Despite the hysterical headline, the Caller story has nothing to tell us about the "media." It does, however, have a little bit to remind us about the American progressive movement in 2008. I'd argue it might give the left some important rearview-mirror insight. I admit it: Reading the Caller story, and the way some individuals revered Obama, brought back a little bit of my PTSD as someone who defended Hillary Clinton from progressive attacks and questioned the reflexive anointing of Obama as the candidate of the left. The same Chris Hayes who the Caller says "castigated his fellow liberals for criticizing Wright" ("All this hand wringing about just how awful and odious Rev. Wright remarks are just keeps the hustle going. Our country disappears people. It tortures people. It has the blood of as many as one million Iraqi civilians — men, women, children, the infirmed — on its hands. You’ll forgive me if I just can’t quite dredge up the requisite amount of outrage over Barack Obama’s pastor,” Hayes wrote) now regularly castigates the predictably centrist Obama, including last night on MSNBC's "Countdown."

The Obama-worship of progressives like Hayes and many others on the Journolist, as commemorated by the Caller, set them up for a big fall, so that now they're often unrealistically critical of the president (I now get attacked for defending Obama too much. Let me also say: I like Hayes, and he's not the worst offender here.) It also contributed to Obama and his team feeling confident that they can neglect, even occasionally kick, his progressive base with impunity. Unfortunately, they never had to fight for it.

And while I don't think anyone on the Journolist directly took Ackerman's suggestion that they call people who raised the Wright issue "racist" — that happened all on its own — the way many on the left used the "racist" slur during the 2008 campaign was a mistake. As someone who confessed to being disturbed by Wright's worldview as it unfolded like a slow-motion train wreck in the spring of 2008, I was called "racist" so often the word lost its sting. I honestly believe that the wanton use of that terrible term to defend Obama is part of why today, when there is genuine racism against the president from the right and within the Tea Party, it's sometimes hard to get anyone to pay attention.

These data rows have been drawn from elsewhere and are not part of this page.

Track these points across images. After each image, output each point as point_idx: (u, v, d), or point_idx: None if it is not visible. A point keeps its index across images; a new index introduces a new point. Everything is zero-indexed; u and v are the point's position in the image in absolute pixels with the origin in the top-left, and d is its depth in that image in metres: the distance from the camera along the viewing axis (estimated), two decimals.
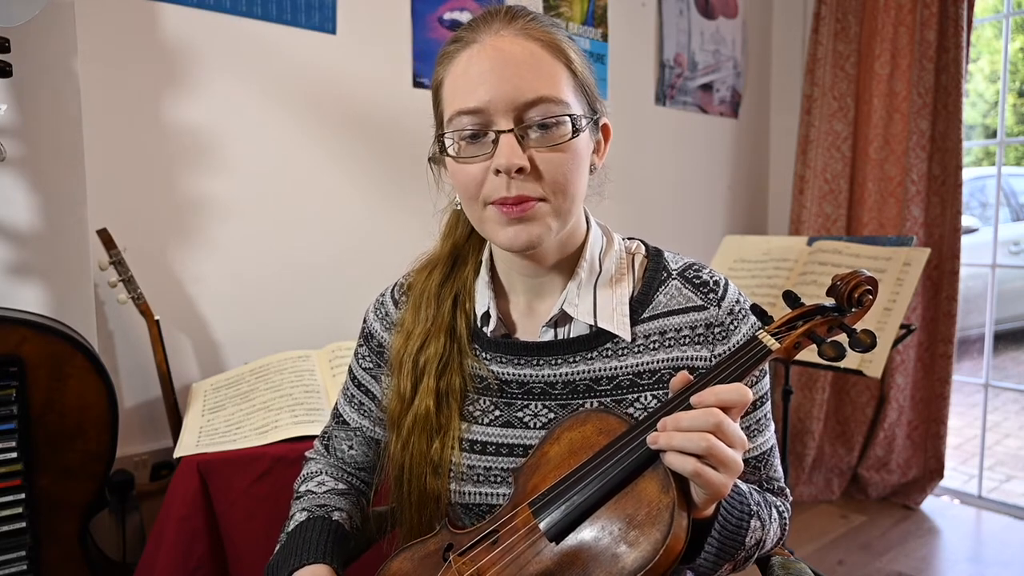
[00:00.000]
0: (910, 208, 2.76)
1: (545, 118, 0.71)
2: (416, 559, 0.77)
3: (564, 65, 0.74)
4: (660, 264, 0.84)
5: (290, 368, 1.63)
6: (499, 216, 0.73)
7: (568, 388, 0.80)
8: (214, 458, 1.35)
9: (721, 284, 0.82)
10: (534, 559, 0.66)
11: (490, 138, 0.72)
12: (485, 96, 0.71)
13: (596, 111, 0.80)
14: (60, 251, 1.42)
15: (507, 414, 0.82)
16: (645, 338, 0.80)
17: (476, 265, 0.88)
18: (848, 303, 0.70)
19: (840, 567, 2.38)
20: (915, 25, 2.73)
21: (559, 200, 0.73)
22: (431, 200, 0.88)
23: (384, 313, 0.92)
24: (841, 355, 0.67)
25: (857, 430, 2.99)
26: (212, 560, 1.33)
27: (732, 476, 0.62)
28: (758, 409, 0.82)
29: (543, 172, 0.72)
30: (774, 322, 0.72)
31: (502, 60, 0.72)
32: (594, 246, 0.83)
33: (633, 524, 0.63)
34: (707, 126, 3.05)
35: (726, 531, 0.70)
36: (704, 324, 0.80)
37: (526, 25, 0.74)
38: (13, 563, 1.22)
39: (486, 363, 0.84)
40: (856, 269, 0.71)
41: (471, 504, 0.82)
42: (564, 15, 2.49)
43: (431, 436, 0.83)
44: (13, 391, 1.21)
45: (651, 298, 0.82)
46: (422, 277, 0.89)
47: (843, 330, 0.71)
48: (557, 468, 0.71)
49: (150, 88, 1.71)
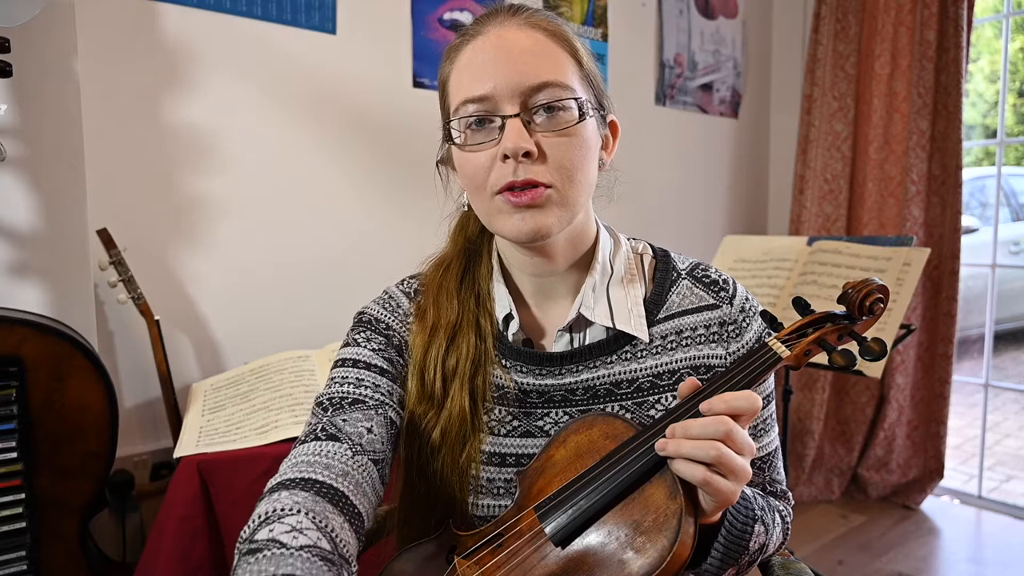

Ultimately, discussing racism brings us back to Andrew Breitbart's lies about Shirley Sherrod. It's a disgraceful story with no heroes — except Sherrod and the white farmers who came forward to support her, Roger and Eloise Spooner. Caught off-guard by the right-wing frenzy over its resolution asking Tea Partiers to condemn the racists in their midst, the NAACP overreacted, took Breitbart's word about Sherrod, and denounced her. (Ben Jealous has now, rightly, apologized.) Tom Vilsack fired her. The White House insists it didn't tell Vilsack to let Sherrod go — but it won't tell him to take her back, either.

So to wrap up: Idiotic and false charges of "racism" ultimately backfire to hurt a black woman and, perhaps, our black president, who really can't win here: If Obama is seen to be intervening to help a black woman get her job back, race baiters will have a field day (how fast will Rush Limbaugh say he responded to Sherrod's plight faster than the Gulf's). If he doesn't, he won't sleep well tonight. Watch this interview with the Spooners, below, and tell me who's the racist (hint: It's Andrew Breitbart).

Shirley Sherrod is right: A lot of people are spending a lot of energy to get folks like the Spooners and Sherrod to think they should be enemies, when the real issue is class. The left should remember that lesson, because the right is invested in making sure no one learns it.

Update: An earlier version of this piece attributed the idea of calling Wright foes "racist" to both Chris Hayes and Spencer Ackerman; none of Hayes's emails endorsed that idea, and I apologize. You can read his whole reply to this post here.